新型出生前診断を導入する理由としては、高齢出産のリスクなどはよく知られており、出産に不安を持つ人はたくさんるため、何も情報がないより、相談できて不安を解消できるかもしれない検査がある意味は大きいはず。羊水検査には流産の危険性がありますが、新型診断はその危険性が全くありません。検査結果で陽性が出ても異常があるとは確定できませんが、陰性であれば99%の高い確率を示すので、羊水検査を避けることも可能です。検査を希望する県内の妊婦が長距離の移動を伴わずに受けられるようにしたいと考えていますと、新型診断を担当する同大の川野由紀枝助教(産婦人科)は語っていました。

カウンセリングの体制については、1人につき30分は確保して川野由紀枝助教が対応。検査で100%分かるわけではありませんが、希望すれば小児科医のカウンセリングも受けられます。費用は20万円程度で、米国の検査会社に検体を送って実施するそうです。

倫理面から批判の声もありますが、何が正しいとは簡単には言えません。社会的な善しあしとは別に、選択肢があって、検査を受ける人がいるという現実を知ってほしい。と川野由紀枝助教は話していました。

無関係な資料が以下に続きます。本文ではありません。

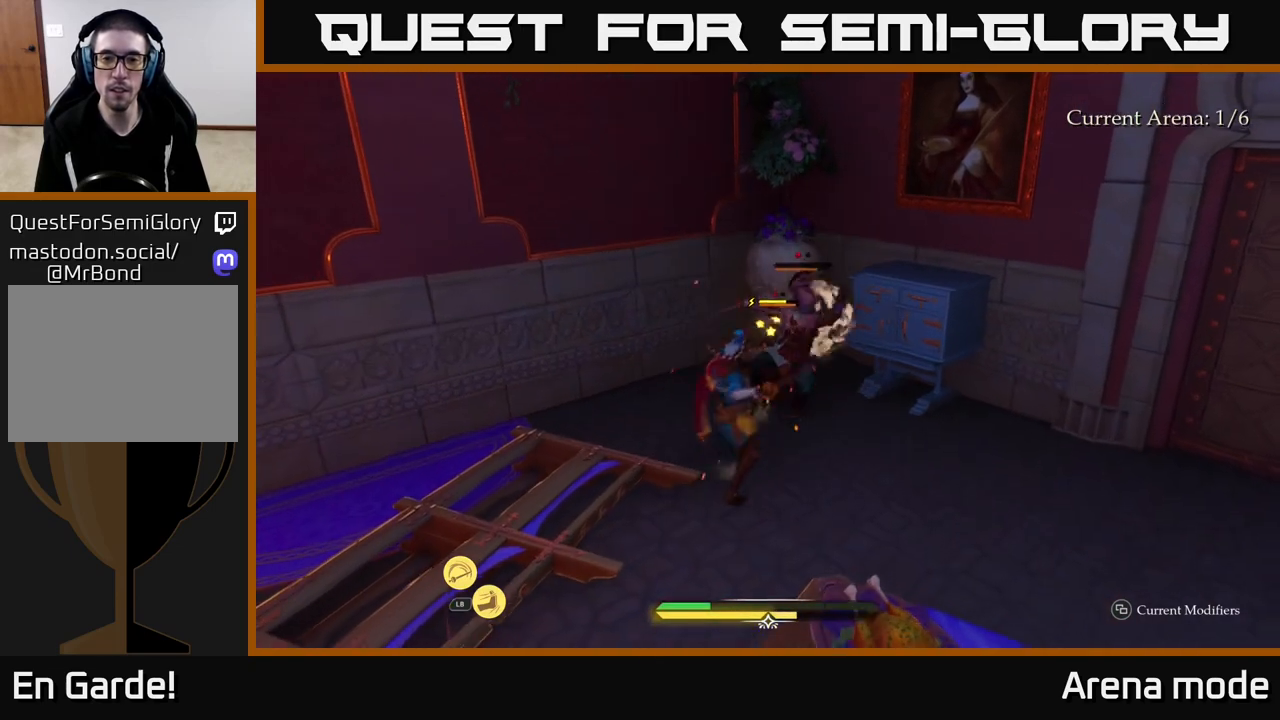
{"buttons": [], "left_stick": "center", "right_stick": "center", "events": [[33, "X", "down"], [100, "left_stick", "center"], [117, "X", "up"], [200, "X", "down"], [283, "X", "up"], [383, "X", "down"], [450, "left_stick", "up"], [467, "X", "up"], [500, "left_stick", "center"]]}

しかし、新型は技術的には産科医以外でもできるので、無秩序に検査をするようになってはまずいのは確かなようです。だから日本産科婦人科学会などは、検査の意味が伝わらなかったり、結果の解釈を間違えたりしてはいけないということで、一定のレベルを保った施設に絞って認定しています。一般の産科でもできる羊水検査と違って新型診断は要件を満たした施設でなければできず、カウンセリングも必須となっているそうです。